╭─ AVAILABLE DATA
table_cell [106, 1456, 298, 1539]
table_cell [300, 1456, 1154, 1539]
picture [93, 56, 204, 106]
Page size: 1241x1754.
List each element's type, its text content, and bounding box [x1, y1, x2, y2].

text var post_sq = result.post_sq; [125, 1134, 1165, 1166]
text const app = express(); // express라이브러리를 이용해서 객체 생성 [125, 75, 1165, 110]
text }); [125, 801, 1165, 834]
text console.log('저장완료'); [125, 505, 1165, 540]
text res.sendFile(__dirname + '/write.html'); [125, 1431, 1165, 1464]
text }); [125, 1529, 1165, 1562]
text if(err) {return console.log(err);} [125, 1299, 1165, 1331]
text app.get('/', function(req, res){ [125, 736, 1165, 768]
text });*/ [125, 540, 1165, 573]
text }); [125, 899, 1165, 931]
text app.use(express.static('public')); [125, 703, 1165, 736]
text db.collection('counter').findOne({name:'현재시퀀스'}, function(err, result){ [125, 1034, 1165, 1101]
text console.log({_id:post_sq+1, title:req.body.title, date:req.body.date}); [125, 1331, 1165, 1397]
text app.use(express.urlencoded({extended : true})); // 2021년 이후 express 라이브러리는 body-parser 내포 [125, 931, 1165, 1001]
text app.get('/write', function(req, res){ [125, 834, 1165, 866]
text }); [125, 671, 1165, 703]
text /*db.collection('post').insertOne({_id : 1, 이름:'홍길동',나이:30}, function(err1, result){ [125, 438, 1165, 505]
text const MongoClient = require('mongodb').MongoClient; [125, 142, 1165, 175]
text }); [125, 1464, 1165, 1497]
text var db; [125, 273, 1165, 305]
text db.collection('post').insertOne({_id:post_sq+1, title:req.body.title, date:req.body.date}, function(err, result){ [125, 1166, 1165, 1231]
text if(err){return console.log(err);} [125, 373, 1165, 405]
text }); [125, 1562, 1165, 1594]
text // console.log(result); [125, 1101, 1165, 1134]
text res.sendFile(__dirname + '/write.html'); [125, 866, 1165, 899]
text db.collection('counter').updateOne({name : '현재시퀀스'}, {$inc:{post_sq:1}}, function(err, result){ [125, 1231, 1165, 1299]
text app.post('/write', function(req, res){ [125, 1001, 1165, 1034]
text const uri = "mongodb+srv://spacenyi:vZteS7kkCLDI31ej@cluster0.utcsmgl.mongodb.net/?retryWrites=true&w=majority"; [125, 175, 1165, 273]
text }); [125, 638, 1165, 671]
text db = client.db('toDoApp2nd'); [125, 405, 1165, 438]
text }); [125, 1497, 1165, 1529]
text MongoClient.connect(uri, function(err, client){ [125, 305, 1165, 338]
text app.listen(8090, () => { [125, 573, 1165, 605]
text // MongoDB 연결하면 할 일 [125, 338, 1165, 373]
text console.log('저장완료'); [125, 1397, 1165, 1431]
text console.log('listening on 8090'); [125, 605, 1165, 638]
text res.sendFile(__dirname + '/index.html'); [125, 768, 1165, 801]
╰─
EXERCISE OBJECTIVE: Using the data above, transcribe the lines that run from the line with "table_cell [300, 1456, 1154, 1539]" to the line with "Page size: 1241x1754.", both ends kept, and output nothing else.

EXERCISE ANSWER:
table_cell [300, 1456, 1154, 1539]
picture [93, 56, 204, 106]
Page size: 1241x1754.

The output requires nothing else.